EXERCISE INSTRUCTIONS:
1/ Copy the part of the Oakford Park article from "- ZIP codes: 33607" up to and including "to the north." word for word.
2/ Continue the Oakford Park article from the point where it stops.

***** DOCUMENT EXCERPT

- Oakford Park Location within the state of Florida
- Coordinates: 27°56′54″N 82°30′1″W﻿ / ﻿27.94833°N 82.50028°W
- Country: United States
- State: Florida
- County: Hillsborough
- City: Tampa

Population (2010)
- • Total: 1,473
- Time zone: UTC-5 (Eastern (EST))
- • Summer (DST): UTC-4 (EDT)
- ZIP codes: 33607 and 33609

= Oakford Park =

Oakford Park is a neighborhood within the city limits of Tampa, Florida. As of the 2010 census the neighborhood had a population of 1,473. The ZIP Codes serving the neighborhood are 33607 and 33609. The neighborhood is home to the WTVT-Channel 13 studios.

==Geography==
Oakford Park boundaries are Kennedy Boulevard to the south, the MacDill Avenue to the east, Dale Mabry Highway to the west, and Cypress Street to the north.

==Demographics==
Source: Hillsborough County Atlas

At the 2010 census there were 1,473 people and 610 households residing in the neighborhood. The population density was 4,090/mi^{2}. The racial makeup of the neighborhood was 78% White, 10% African American, 0% Native American, 0% Asian, 6% from other races, and 3% from two or more races. Hispanic or Latino of any race were 48%.

**********
***** ENTRIES PROVIDED

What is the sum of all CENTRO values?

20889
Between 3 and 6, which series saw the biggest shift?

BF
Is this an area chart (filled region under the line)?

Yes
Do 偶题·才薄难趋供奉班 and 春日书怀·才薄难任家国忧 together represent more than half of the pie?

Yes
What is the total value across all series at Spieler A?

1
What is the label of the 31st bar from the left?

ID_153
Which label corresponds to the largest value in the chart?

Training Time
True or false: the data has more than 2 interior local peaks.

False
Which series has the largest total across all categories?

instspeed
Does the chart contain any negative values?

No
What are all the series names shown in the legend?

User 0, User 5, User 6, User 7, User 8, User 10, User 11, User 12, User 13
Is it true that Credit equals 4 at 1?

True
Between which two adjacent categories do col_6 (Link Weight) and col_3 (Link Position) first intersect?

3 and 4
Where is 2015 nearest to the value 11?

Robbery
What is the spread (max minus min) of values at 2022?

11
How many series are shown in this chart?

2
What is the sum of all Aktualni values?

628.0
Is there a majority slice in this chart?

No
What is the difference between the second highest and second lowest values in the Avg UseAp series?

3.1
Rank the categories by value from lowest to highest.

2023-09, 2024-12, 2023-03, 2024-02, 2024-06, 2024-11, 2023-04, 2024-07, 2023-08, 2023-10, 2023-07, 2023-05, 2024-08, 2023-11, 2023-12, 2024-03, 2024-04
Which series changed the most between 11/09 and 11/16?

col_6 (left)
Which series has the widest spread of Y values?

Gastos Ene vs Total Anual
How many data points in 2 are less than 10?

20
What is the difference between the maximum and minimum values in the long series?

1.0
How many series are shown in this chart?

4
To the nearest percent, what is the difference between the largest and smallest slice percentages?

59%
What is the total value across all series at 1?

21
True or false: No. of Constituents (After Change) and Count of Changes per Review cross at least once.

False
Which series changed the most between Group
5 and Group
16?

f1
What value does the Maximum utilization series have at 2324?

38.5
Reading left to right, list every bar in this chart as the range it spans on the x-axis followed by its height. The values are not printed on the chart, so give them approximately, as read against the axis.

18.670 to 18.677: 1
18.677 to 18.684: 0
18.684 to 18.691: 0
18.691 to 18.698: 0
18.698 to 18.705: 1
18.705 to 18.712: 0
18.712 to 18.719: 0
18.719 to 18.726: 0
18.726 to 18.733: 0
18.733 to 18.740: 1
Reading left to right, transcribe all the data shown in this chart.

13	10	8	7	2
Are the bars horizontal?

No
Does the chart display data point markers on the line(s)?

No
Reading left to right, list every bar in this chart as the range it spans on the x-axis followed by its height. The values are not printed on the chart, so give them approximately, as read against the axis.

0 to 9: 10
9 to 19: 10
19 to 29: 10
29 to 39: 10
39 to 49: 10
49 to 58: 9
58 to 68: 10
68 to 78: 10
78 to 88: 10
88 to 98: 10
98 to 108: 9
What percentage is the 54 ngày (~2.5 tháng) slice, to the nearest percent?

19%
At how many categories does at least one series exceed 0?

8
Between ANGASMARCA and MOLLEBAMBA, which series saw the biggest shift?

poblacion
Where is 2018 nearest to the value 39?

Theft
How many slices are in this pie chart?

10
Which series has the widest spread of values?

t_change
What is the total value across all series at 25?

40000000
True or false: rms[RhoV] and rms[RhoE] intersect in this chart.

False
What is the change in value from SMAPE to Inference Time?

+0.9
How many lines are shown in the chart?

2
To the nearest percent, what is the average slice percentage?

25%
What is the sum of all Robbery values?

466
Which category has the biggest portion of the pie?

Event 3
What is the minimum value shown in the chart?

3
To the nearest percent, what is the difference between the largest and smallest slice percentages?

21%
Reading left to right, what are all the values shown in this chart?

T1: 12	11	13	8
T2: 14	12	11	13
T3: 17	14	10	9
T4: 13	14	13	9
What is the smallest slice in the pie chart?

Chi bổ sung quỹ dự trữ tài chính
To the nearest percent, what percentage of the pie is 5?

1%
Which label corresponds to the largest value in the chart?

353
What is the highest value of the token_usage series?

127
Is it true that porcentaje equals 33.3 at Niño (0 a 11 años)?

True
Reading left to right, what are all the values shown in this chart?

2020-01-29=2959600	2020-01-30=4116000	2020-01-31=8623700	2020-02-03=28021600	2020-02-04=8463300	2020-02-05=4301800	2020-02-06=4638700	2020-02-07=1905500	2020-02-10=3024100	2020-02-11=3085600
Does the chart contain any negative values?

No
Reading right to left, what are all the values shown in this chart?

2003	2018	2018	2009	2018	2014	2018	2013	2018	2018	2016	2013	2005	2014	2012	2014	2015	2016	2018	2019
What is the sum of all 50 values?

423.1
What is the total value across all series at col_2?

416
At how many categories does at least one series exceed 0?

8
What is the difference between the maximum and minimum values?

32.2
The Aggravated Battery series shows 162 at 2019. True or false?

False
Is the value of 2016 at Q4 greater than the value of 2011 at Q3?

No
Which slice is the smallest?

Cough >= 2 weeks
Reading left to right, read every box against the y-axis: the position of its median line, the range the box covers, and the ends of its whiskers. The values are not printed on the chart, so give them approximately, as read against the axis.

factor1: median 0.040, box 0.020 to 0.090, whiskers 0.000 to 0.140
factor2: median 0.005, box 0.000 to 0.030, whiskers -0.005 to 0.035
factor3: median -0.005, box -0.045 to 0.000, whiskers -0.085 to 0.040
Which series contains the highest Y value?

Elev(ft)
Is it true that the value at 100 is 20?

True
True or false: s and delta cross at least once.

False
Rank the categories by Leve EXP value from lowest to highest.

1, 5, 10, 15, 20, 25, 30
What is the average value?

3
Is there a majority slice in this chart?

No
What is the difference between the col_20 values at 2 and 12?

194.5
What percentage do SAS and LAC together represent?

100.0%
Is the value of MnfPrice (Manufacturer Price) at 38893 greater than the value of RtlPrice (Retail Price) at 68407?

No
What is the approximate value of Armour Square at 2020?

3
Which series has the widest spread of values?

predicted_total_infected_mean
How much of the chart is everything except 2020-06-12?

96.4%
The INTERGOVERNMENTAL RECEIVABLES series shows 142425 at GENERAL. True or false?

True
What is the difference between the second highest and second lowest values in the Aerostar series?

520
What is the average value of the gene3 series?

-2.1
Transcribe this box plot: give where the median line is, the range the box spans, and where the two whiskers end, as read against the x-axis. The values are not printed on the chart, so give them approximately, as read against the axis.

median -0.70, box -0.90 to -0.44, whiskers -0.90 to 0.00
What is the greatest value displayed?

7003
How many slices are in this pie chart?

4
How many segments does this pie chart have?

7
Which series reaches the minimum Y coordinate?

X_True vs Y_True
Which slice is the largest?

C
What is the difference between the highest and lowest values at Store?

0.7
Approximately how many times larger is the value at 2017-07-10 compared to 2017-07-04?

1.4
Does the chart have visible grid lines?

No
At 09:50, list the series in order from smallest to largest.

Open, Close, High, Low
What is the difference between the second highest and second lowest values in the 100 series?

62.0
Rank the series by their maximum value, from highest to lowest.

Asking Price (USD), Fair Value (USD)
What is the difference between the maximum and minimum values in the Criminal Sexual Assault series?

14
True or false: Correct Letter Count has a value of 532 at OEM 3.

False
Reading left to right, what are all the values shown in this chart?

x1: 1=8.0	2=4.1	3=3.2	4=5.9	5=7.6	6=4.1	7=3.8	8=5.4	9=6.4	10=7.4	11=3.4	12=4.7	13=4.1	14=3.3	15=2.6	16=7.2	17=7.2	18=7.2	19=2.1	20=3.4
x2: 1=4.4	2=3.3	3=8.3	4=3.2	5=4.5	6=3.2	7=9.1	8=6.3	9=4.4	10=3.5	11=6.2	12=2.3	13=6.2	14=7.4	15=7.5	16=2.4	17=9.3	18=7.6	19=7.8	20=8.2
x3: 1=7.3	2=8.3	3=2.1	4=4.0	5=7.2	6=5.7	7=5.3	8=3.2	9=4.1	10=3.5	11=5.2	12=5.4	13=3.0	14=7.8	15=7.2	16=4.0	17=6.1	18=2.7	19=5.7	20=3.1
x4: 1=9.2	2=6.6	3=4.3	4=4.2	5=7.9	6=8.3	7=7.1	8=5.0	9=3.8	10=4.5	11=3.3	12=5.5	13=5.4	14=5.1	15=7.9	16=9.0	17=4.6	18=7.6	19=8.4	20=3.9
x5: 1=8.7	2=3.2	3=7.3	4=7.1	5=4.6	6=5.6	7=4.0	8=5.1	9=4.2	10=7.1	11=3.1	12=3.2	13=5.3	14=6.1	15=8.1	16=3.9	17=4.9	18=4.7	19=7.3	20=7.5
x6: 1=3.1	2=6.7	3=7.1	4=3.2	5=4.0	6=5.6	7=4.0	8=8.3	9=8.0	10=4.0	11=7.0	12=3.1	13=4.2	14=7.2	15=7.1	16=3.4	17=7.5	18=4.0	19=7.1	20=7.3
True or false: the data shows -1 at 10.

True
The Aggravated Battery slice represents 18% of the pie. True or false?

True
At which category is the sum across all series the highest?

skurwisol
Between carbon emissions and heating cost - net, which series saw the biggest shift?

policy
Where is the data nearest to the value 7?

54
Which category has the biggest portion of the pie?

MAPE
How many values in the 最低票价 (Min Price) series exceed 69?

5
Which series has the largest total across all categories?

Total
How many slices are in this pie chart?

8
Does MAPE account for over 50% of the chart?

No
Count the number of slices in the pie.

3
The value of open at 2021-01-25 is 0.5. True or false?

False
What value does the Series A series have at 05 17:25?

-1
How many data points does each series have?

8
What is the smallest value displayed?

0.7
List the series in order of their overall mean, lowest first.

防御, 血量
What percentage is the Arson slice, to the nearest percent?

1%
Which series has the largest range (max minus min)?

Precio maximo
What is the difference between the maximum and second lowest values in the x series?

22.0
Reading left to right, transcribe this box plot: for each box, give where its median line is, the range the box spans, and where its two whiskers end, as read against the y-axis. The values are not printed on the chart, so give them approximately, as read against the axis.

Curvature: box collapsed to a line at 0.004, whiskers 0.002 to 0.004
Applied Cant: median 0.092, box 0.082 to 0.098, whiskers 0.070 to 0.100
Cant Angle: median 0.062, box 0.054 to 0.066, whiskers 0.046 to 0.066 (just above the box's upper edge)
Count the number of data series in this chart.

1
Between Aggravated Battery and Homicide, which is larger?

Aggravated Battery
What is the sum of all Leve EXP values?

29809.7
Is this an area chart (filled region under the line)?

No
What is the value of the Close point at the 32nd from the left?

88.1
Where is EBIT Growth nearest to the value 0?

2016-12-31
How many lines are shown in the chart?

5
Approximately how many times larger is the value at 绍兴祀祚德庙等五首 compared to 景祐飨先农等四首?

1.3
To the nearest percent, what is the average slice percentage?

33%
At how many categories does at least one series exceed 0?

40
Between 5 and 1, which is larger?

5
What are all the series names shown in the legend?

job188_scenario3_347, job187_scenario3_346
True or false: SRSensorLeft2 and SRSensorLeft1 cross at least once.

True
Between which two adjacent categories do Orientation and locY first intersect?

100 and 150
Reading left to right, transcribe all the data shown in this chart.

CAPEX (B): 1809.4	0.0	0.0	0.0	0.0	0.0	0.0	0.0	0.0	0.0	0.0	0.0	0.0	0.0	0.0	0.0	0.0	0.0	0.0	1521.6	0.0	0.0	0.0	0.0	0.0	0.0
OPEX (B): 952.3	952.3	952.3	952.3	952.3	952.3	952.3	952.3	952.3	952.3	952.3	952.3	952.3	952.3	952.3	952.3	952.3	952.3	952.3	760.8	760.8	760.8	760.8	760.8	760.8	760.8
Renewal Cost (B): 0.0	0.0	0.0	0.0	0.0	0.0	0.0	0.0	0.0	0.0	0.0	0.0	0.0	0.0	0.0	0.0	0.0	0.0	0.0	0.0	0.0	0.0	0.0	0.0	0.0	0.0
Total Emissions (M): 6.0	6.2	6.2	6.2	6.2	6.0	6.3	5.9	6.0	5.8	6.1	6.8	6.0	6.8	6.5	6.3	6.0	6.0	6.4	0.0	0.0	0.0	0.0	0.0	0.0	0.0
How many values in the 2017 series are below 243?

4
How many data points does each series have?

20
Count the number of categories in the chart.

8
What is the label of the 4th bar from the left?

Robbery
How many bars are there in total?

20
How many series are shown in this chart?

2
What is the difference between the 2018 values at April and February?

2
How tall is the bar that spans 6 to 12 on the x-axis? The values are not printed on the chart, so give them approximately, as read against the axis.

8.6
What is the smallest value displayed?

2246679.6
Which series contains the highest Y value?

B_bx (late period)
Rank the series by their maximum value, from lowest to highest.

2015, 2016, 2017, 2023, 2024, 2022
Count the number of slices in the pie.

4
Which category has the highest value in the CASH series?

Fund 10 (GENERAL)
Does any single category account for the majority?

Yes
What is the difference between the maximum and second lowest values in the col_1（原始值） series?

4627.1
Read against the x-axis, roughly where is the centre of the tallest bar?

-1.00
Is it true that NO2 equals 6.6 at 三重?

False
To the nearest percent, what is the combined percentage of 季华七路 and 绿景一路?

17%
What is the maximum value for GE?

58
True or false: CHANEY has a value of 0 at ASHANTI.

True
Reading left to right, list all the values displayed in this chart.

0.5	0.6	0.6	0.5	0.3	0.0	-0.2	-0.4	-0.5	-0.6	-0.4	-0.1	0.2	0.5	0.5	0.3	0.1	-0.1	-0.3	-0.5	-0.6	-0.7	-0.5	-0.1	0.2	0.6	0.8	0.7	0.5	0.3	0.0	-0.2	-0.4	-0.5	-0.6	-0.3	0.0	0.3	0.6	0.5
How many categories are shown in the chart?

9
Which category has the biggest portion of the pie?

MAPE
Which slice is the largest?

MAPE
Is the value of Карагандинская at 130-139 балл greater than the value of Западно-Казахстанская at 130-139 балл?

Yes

**********

RESPONSE LIST:
1/
- ZIP codes: 33607 and 33609

= Oakford Park =

Oakford Park is a neighborhood within the city limits of Tampa, Florida. As of the 2010 census the neighborhood had a population of 1,473. The ZIP Codes serving the neighborhood are 33607 and 33609. The neighborhood is home to the WTVT-Channel 13 studios.

==Geography==
Oakford Park boundaries are Kennedy Boulevard to the south, the MacDill Avenue to the east, Dale Mabry Highway to the west, and Cypress Street to the north.

2/
Of the 610 households 21% had children under the age of 18 living with them, 37% were married couples living together, 15% had a female householder with no husband present, and 10% were non-families. 30% of households were made up of individuals.

The age distribution was 17% under the age of 18, 19% from 18 to 34, 23% from 35 to 49, 20% from 50 to 64, and 22% 65 or older. For every 100 females, there were 92.5 males.

The per capita income for the neighborhood was $20,430. About 17% of the population were below the poverty line, 22% of those are under the age of 18.